Anti-trans event picketed at University of Melbourne
Last Thursday, around a hundred protestors surrounded the Sydney Myer Asia Centre at the University of Melbourne’s Parkville campus in a show of solidarity with the transgender and gender diverse community in Victoria.
The peaceful protest was held in opposition to what many considered a transphobic event being held inside by the Victorian Women’s Guild.
The recently formed Victorian Women’s Guild oppose the Victorian Government’s planned amendments to the Births, Deaths and Marriages Registration Act 1996 and hired the venue to host a panel discussion on what they call “The Future of Sex-Based Rights in Australia.”
The event featured number of speakers, including University of Melbourne senior lecturer Dr Holly Lawford-Smith, a self-identified gender critical feminist, who voiced concerns over proposed amendments to the Act.
The Star Observer asked the Victorian Women’s Guild if any of the speakers at the event supported the reform or if all were opposed but received no response, other than to ask if we were covering both sides of “the debate.”
The amendments would allow trans and gender diverse people to change the sex registered on their birth certificate without having to undergo “sex affirmation surgery” as is currently required in only Victoria and NSW.
Speakers voiced concerns that the Victorian Government had not sufficiently consulted with groups affected by the proposed amendments and discussed how they claimed such amendments could put cisgender women at risk.
A source from inside the venue told the Star Observer that “although academic concern was a point of discussion, the event felt more like a gathering where anti-trans views could be validated under the disguise of academic freedom.”
In the week prior to the event, an open letter with over fifteen hundred signatures was delivered to the University’s Vice Chancellor Professor Duncan Maskell, objecting to it being allowed to take place on campus.
While acknowledging those objections, Professor Maskell responded that, “a commitment to the rights of LGBTQI people and a commitment to freedom of expression are not automatically in conflict, unless that expression takes the form of bullying, violence, or attempts to suppress the rights of others to speak.”
However some protestors believed the Victorian Women’s Guild event did constitute a form of violence in that they felt it was an attempt to suppress the rights and identities of trans and gender diverse people.
Andie Moore, a student at the university and a member of its Queer Political Action Collective, called the event a “direct attack on trans people [and an] attempt to reduce trans people’s lives and lived experiences down to their genitals” which allowed transgender exclusionist feminists to misgender trans people as the sex they were assigned at birth.
Moore said events like the one hosted by the university, “create cultures where trans people are attacked”’ and allow anti-trans ideology to breed uncontested.
Protesters believed the university had the power to stop the event from taking place and that it took a stand of academic freedom over taking steps to prevent or reduce risks to trans and gender diverse people who choose to engage with the university.

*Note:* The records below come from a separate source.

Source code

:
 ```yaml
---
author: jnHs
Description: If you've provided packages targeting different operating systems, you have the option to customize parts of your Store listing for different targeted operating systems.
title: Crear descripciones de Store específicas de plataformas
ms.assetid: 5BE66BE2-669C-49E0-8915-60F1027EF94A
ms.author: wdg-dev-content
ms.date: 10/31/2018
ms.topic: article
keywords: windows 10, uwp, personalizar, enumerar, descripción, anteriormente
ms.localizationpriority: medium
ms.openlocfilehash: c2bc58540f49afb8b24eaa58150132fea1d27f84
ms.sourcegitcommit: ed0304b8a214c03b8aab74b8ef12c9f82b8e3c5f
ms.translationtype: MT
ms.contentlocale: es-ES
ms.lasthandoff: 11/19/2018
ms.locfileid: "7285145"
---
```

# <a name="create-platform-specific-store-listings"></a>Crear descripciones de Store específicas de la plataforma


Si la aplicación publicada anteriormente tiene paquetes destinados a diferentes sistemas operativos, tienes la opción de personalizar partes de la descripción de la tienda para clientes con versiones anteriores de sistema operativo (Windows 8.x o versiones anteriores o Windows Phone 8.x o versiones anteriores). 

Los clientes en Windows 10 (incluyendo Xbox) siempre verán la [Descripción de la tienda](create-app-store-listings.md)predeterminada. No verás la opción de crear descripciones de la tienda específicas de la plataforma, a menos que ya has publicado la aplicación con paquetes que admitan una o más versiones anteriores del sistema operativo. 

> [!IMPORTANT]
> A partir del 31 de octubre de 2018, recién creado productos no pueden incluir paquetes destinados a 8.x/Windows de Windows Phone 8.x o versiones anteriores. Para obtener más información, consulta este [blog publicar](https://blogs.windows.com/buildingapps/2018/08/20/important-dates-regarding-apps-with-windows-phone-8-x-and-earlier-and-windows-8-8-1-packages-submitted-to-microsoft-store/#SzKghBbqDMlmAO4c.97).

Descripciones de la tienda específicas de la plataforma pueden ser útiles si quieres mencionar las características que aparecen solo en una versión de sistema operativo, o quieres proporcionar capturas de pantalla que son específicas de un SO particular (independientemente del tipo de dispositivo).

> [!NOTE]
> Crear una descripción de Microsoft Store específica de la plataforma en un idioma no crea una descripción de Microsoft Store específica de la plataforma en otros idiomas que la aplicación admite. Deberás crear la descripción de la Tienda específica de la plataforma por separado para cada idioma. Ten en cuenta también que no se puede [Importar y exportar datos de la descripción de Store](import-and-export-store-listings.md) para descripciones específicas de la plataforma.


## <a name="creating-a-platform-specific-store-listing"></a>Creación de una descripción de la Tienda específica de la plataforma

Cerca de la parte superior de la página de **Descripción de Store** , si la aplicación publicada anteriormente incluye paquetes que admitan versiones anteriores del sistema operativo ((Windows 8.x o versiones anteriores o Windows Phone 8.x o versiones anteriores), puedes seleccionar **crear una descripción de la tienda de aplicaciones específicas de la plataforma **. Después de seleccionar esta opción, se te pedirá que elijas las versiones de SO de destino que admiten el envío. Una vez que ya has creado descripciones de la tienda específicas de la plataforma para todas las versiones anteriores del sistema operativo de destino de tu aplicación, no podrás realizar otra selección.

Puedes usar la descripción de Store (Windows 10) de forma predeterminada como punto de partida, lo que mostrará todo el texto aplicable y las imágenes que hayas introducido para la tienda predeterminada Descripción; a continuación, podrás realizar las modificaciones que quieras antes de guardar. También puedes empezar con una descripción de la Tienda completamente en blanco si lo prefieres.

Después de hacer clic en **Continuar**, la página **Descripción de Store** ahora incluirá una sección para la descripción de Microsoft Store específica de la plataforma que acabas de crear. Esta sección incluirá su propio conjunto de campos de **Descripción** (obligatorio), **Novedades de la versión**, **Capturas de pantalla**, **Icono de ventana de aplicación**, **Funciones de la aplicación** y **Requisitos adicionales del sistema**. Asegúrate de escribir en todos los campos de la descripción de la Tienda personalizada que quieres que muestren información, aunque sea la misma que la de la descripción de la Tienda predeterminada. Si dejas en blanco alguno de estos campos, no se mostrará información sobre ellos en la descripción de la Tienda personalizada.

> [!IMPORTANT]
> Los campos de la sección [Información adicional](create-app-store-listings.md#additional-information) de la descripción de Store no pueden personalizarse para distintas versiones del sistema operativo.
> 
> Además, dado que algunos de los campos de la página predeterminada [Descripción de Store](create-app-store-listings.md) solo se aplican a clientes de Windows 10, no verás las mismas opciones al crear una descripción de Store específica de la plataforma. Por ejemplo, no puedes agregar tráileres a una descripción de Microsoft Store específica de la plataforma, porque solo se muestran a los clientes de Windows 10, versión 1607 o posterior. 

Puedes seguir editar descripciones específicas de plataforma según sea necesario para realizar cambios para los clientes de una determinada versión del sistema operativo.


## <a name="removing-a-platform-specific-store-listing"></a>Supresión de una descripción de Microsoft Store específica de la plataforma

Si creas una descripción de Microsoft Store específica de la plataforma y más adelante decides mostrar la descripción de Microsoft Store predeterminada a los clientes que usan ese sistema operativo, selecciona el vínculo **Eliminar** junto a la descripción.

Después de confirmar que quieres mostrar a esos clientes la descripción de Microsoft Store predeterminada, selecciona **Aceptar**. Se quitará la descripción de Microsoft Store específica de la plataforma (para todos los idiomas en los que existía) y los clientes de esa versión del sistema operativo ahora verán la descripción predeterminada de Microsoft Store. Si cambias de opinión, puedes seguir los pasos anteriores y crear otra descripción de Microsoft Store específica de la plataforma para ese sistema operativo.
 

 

Priya, a student at the university who helped organise the open letter, expressed “deep disappointment” at the response from Professor Maskell.

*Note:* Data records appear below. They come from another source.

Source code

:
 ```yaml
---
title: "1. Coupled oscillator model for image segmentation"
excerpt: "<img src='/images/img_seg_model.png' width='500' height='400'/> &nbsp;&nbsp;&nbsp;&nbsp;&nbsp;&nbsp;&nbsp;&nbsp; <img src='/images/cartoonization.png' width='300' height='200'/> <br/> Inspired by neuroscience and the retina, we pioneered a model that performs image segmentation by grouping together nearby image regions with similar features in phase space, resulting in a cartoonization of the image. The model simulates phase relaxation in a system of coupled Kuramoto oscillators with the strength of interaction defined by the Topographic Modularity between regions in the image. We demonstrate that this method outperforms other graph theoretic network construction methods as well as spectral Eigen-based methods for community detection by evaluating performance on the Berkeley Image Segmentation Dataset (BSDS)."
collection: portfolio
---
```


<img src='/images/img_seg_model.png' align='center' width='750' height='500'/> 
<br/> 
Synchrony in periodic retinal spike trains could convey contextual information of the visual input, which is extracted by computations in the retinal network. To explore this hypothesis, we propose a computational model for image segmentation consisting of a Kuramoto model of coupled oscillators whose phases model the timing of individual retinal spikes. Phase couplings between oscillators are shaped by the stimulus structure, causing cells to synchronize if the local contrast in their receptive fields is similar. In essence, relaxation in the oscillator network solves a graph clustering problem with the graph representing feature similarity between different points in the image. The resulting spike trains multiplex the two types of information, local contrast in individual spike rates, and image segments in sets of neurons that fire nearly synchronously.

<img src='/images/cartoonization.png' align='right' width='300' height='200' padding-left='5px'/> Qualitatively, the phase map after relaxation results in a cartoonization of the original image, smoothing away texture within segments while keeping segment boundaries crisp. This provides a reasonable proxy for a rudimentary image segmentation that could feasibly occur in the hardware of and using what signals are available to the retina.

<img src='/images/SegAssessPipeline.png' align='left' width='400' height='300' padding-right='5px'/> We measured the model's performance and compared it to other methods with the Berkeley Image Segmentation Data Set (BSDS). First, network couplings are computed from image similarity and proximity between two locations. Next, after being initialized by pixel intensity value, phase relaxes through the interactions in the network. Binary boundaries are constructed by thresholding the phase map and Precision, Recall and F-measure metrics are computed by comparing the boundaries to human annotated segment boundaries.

A representative of the Industrial Workers of the World (IWW) who co-organised Thursday night’s protest told the Star Observer, “we’re disgusted but not surprised the University of Melbourne hosted such a hateful event.”
The IWW member said the university had a long history of upholding patriarchal and colonial narratives and said it had exhibited a historical opposition towards people’s right to demonstrate on campus.

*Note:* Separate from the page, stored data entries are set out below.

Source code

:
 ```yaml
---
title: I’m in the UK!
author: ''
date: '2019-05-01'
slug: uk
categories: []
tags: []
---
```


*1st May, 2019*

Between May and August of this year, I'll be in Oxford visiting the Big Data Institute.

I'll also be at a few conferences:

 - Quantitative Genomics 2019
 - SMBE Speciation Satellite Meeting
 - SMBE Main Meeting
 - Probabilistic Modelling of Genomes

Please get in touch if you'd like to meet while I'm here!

Although unsuccessful in trying to cancel the event, protesters felt they were successful in having their voices heard, being witnessed by many onlookers who stopped to engage in discussions and to share their support for transgender and gender diverse people having their gender legally affirmed.
In the meantime, trans and gender diverse Victorians hope the Victorian Parliament passes the proposed amendments to the Births, Deaths and Marriages Registration Act 1996.
This legislation will bring Victoria into line with Tasmania, the Australian Capital Territory, Northern Territory, Western Australia and South Australia, which have already removed gender affirmation surgery as a requirement for ‘sex-marker’ changes on birth certificates.